It followed pressure from South Australians for the federal government to offer immediate support for affected places and businesses.
As parliament returned on Tuesday, Greens environment spokesperson and South Australian senator, Sarah Hanson-Young, described the $14m as a “down payment” and called on the government to “get out of their bureaucratic spin” and “declare this the emergency it is”.
The Greens said the first private member’s bill the party would introduce in the new parliament would be a bill proposing a “climate trigger” under Australia’s national environmental laws.
Hanson-Young said the algal bloom “crippling” communities in her home state showed the real damage the climate crisis was causing to the environment and to businesses. She confirmed she would also move this week for the establishment of a parliamentary inquiry into the algal bloom disaster.
“It is South Australia’s beaches that are today being littered with the rotting carcasses of marine life and thousands of fish, dolphins, other marine life,” she said.

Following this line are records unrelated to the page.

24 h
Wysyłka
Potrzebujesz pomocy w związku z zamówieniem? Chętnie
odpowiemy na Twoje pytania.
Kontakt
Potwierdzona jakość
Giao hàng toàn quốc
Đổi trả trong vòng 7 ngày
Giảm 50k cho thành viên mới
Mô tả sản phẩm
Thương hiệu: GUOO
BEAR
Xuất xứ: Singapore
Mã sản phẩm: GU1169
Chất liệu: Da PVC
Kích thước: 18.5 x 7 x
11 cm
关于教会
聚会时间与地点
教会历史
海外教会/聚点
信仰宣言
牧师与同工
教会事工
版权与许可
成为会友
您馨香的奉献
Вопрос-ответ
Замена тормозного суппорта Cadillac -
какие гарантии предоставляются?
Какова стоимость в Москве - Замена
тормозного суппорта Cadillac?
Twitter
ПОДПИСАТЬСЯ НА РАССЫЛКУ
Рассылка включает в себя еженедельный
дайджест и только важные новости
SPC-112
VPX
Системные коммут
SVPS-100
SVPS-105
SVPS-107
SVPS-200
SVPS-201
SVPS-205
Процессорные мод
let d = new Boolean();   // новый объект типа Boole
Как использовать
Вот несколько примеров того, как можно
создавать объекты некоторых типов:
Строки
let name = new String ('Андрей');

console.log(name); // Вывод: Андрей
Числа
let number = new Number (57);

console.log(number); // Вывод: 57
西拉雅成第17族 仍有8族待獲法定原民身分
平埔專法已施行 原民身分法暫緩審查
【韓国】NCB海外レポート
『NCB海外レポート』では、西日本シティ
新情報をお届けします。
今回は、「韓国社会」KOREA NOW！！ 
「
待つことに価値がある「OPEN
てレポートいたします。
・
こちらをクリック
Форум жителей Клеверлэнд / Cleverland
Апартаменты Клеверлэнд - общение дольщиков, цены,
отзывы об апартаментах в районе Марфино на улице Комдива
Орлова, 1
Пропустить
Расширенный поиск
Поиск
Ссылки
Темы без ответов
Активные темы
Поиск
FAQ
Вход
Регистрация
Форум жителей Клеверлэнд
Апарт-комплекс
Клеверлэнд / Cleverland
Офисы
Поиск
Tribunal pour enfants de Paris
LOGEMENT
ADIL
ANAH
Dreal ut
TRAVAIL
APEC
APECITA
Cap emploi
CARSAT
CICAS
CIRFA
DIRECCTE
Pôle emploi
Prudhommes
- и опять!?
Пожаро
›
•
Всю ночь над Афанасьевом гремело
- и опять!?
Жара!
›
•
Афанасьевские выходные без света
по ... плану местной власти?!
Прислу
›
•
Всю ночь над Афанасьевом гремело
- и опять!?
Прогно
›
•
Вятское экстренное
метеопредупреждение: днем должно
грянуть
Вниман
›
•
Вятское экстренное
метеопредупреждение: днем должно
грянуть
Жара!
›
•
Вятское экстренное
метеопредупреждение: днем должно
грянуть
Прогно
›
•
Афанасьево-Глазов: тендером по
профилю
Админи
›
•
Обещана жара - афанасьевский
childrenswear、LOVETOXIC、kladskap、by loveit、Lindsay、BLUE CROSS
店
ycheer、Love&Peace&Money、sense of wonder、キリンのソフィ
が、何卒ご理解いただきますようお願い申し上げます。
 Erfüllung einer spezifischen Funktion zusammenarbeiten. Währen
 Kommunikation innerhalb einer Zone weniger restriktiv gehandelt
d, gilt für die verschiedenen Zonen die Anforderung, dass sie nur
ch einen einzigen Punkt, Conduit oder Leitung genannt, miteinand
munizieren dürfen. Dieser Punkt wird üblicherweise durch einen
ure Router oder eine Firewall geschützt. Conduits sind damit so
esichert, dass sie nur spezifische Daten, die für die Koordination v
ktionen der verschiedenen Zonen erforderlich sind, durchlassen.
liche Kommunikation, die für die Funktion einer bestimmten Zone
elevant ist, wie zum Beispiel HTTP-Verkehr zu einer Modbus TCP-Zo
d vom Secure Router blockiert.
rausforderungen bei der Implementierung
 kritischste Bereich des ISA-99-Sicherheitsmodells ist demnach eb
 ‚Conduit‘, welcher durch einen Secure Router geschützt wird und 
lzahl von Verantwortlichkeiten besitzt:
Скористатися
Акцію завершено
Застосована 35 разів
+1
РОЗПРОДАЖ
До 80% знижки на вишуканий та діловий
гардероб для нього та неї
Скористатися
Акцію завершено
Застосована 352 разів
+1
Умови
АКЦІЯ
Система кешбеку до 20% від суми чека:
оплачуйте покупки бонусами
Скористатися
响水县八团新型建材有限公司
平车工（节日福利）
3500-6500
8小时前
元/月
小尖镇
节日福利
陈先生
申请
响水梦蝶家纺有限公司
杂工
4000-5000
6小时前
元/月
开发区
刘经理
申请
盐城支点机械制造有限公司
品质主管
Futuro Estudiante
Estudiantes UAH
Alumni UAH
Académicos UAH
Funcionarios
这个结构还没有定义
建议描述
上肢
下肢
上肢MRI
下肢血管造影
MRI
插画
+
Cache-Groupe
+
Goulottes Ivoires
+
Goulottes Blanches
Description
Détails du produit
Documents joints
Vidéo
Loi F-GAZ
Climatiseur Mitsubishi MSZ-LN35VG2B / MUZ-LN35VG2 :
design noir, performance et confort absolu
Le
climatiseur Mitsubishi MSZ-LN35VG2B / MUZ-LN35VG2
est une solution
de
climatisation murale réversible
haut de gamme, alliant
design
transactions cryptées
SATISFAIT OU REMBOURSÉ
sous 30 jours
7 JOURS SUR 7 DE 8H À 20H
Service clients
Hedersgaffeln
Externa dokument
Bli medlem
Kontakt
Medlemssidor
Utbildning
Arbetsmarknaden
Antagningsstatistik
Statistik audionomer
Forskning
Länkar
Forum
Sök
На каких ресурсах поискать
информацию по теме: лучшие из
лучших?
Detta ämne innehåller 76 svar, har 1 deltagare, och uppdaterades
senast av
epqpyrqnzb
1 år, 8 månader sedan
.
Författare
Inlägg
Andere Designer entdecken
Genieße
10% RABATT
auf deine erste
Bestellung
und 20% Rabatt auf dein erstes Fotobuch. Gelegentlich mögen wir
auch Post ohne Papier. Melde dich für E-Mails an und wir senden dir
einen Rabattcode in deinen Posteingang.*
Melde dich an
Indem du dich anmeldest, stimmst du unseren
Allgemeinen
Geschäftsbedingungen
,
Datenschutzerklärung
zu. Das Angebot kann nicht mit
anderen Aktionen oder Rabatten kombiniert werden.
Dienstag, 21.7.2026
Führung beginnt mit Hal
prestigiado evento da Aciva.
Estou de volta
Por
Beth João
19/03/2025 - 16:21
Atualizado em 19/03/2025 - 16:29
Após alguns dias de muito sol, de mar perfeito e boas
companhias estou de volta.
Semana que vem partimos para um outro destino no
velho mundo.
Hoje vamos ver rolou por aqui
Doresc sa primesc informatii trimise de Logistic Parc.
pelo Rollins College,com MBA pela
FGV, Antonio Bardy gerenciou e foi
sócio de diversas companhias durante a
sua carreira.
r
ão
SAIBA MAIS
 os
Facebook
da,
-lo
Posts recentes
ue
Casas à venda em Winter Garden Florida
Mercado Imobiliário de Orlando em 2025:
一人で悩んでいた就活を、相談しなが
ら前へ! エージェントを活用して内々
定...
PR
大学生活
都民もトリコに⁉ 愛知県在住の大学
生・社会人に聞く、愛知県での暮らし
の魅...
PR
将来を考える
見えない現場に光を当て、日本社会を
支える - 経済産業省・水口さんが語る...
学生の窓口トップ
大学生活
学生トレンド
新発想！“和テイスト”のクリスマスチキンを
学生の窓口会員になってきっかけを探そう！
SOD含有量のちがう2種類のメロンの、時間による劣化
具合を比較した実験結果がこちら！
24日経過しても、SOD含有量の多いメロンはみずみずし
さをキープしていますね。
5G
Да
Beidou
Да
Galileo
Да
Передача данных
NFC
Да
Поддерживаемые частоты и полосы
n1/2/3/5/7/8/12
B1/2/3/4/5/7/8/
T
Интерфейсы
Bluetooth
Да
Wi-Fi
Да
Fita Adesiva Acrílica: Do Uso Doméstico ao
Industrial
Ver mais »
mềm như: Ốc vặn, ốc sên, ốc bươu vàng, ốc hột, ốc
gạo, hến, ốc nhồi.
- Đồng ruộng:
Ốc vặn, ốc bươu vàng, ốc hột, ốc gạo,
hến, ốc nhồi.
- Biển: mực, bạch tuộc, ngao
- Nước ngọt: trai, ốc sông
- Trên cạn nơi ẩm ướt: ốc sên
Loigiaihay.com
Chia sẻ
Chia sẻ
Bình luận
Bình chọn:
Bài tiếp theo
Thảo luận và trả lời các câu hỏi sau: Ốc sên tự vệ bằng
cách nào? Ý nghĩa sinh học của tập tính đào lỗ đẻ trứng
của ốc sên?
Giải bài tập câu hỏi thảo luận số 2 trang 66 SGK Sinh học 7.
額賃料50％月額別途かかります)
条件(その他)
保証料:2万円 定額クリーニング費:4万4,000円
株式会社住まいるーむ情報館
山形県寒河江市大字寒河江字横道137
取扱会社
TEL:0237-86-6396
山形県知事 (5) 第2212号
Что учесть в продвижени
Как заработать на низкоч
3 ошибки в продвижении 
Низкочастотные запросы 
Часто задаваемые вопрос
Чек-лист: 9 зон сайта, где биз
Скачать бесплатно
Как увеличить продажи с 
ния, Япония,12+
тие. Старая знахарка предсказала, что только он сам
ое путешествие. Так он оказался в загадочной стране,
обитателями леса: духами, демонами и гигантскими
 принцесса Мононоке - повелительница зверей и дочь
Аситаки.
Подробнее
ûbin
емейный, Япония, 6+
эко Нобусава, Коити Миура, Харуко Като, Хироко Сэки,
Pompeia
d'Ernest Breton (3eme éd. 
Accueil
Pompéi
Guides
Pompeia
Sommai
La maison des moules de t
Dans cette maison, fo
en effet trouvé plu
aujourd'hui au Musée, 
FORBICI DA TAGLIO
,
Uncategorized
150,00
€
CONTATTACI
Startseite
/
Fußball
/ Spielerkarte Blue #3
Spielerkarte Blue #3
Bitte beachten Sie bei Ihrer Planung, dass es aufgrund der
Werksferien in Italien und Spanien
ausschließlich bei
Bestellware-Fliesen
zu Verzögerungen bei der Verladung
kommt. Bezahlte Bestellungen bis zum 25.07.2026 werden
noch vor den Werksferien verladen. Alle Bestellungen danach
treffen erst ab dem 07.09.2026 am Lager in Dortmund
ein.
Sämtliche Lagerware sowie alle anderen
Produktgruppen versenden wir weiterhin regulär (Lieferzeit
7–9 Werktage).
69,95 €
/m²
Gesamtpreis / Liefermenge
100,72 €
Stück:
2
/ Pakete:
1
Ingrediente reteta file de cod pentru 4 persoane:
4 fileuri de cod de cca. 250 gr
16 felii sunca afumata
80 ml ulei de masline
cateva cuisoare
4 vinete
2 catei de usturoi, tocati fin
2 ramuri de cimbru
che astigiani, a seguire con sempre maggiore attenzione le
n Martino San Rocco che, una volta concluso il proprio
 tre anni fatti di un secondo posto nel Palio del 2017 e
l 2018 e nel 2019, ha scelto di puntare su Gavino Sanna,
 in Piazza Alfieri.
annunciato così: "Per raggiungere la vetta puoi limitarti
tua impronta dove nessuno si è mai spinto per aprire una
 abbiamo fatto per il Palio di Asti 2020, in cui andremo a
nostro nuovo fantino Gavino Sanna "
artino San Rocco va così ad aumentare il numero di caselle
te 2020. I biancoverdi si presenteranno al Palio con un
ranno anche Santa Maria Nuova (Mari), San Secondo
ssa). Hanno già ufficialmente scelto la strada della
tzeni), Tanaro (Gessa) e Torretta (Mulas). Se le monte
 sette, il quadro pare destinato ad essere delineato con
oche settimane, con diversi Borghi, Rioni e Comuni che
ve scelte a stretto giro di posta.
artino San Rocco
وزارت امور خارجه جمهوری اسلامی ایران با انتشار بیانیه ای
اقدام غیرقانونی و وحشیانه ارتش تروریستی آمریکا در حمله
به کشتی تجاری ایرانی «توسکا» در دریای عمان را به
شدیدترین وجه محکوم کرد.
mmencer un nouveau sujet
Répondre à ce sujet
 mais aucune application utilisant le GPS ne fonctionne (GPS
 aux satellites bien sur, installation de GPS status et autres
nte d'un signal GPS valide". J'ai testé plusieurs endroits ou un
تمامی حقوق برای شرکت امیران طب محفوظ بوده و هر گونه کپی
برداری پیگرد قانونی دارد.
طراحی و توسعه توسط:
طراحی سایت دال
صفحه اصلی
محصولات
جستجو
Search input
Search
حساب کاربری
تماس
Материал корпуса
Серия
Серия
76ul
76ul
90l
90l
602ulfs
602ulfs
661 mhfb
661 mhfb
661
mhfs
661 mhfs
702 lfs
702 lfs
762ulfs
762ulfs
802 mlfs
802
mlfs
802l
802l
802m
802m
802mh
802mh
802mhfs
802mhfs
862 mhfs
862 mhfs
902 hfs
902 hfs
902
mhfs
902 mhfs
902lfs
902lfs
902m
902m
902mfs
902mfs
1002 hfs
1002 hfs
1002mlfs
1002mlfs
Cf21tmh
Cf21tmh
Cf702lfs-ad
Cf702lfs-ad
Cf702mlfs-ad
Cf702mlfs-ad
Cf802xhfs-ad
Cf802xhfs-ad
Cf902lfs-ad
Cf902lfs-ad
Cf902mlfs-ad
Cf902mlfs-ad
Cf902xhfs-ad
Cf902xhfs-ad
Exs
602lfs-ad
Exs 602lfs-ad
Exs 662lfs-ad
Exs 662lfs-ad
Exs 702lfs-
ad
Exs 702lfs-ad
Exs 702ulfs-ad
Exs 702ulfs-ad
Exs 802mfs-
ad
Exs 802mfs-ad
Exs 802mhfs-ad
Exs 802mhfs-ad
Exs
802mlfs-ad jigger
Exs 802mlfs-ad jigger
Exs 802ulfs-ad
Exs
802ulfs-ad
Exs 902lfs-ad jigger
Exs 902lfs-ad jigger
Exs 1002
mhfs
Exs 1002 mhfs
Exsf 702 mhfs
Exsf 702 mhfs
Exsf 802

“It’s Adelaide beaches today, but it could be Bondi tomorrow, and that is why we need rules and responses that are fit for the crisis we face, the modern issues that we need to grapple with, these challenges that are facing us.”
On Monday night, the prime minister, Anthony Albanese, said federal funding had been timed “appropriately” given the event was unfolding “primarily in state waters”.
“Events do occur in our environment,” the prime minister told ABC’s 7.30. “What is important is that there be a response. We’re responding, giving support to the South Australian government.”